Un laboratorio internazionale a cielo aperto nel segno del dialogo interculturale e della rigenerazione simbolica dei luoghi. È iniziato lo scorso 23 febbraio, e si concluderà il 1° marzo, il workshop “Seminare la Pace” presso il sito della Pagoda della Pace, in contrada Canicarao.

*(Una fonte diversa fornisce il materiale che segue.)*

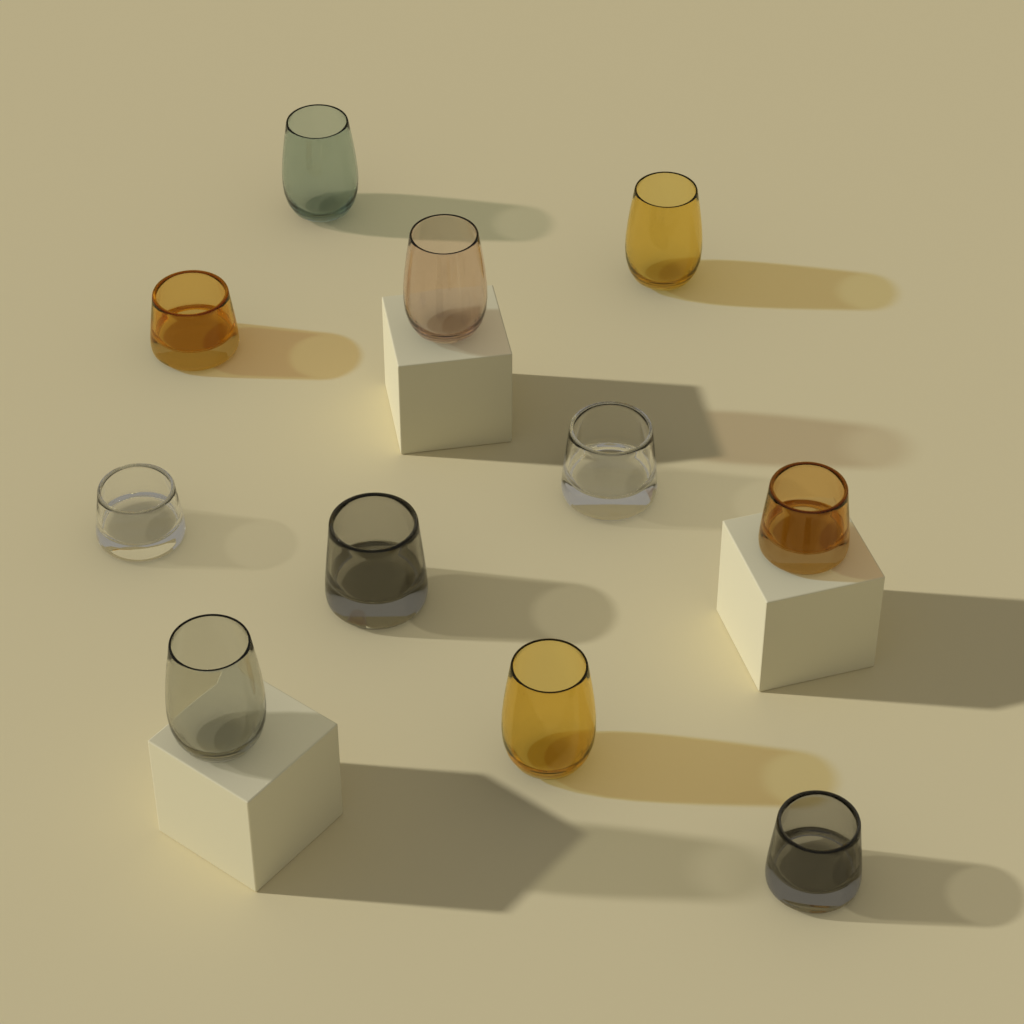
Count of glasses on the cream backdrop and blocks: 11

Il convegno conclusivo è invece previsto il 28 febbraio all’Auditorium Carlo Pace.

L’iniziativa coinvolge studenti giapponesi della Keio University e studenti italiani del Politecnico di Milano, impegnati in un’esperienza progettuale e costruttiva che unisce architettura, sostenibilità e scambio culturale.

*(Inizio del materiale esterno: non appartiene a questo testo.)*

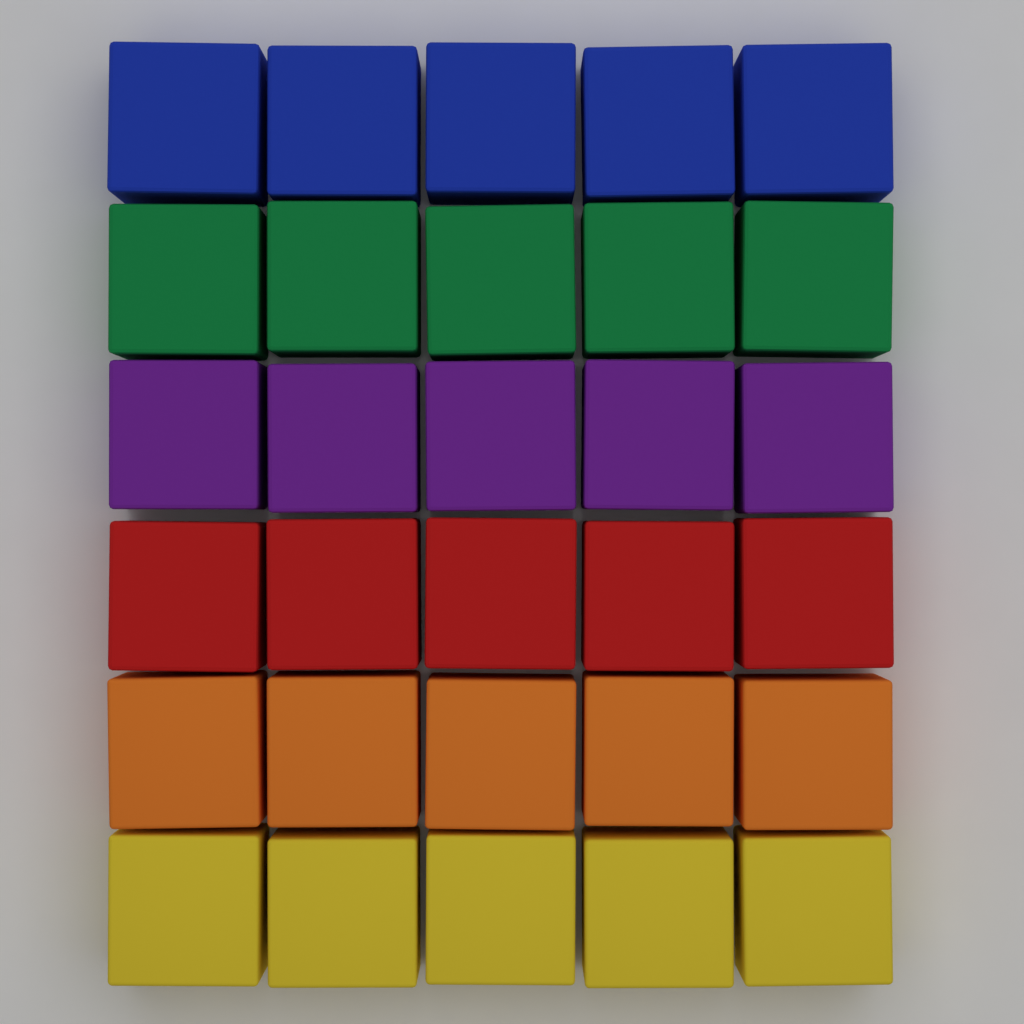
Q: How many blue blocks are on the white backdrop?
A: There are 5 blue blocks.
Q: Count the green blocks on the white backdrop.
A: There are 5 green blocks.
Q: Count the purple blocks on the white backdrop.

«Il workshop “Seminare la Pace” rappresenta un’importante occasione di confronto e sperimentazione internazionale – dichiara il sindaco di Comiso, Maria Rita Schembari –. L’iniziativa trasforma la Pagoda della Pace in un vero e proprio laboratorio a cielo aperto, riunendo studenti giapponesi e italiani in un contesto di grande valore simbolico».

Il progetto prevede la realizzazione di strutture temporanee attraverso metodi costruttivi orientati alla rapidità di cantiere, alla facilità di assemblaggio e disassemblaggio, all’economia progettuale e alla sostenibilità ambientale.

Il workshop prende avvio dal progetto di tesi magistrale a ciclo unico in Ingegneria Edile-Architettura dal titolo “MAI – Museo dell’Arte Iblea. Progettazione di un hub culturale presso la Pagoda della Pace di Comiso con tecnologie off-site”, sviluppato dagli studenti Giacomo Ruello e Nicolò Madera, sotto la guida del professor Gabriele Masera (Politecnico di Milano) e Hiroto Kobayashi (Keio University).

«L’obiettivo – spiega Giacomo Ruello – è dimostrare in maniera pratica come il concept architettonico e la visione progettuale possano dialogare con il contesto eterogeneo e simbolico della Pagoda della Pace, utilizzando l’architettura come strumento di protezione, valorizzazione e attivazione culturale del luogo».

Nel corso della settimana sono previste:

  • La costruzione di un mock-up in scala 1:1 di uno dei moduli del progetto architettonico, per verificarne costruibilità, tempi di realizzazione e qualità spaziali;

  • La realizzazione di “amenities” ed elementi di arredo urbano a servizio del futuro sistema del Parco della Pace;

  • Laboratori progettuali e costruttivi dedicati allo studio delle tecniche edilizie del territorio ibleo e della tradizione costruttiva nipponica, con particolare attenzione al dialogo tra le due culture;

  • Eventi e momenti di apertura al pubblico per coinvolgere la comunità locale;

  • Il convegno conclusivo del 28 febbraio presso l’Auditorium Carlo Pace, durante il quale saranno presentati i risultati della collaborazione accademica.

«Attraverso la costruzione fisica delle strutture, il dialogo interculturale e il coinvolgimento della comunità – conclude il sindaco Schembari – questo evento intende consolidare la concretezza dimostrata da tutti gli attori impegnati nella rinascita di questo luogo unico, inserendosi in una visione più ampia orientata all’istituzione del “Parco della Pace”: uno spazio in cui storia, spiritualità e cultura si incontrano, dando vita a un luogo di condivisione, riflessione e dialogo».

Un’iniziativa che unisce progettazione, didattica e partecipazione civica, ponendo la Pagoda della Pace al centro di un percorso di valorizzazione culturale e territoriale a respiro internazionale.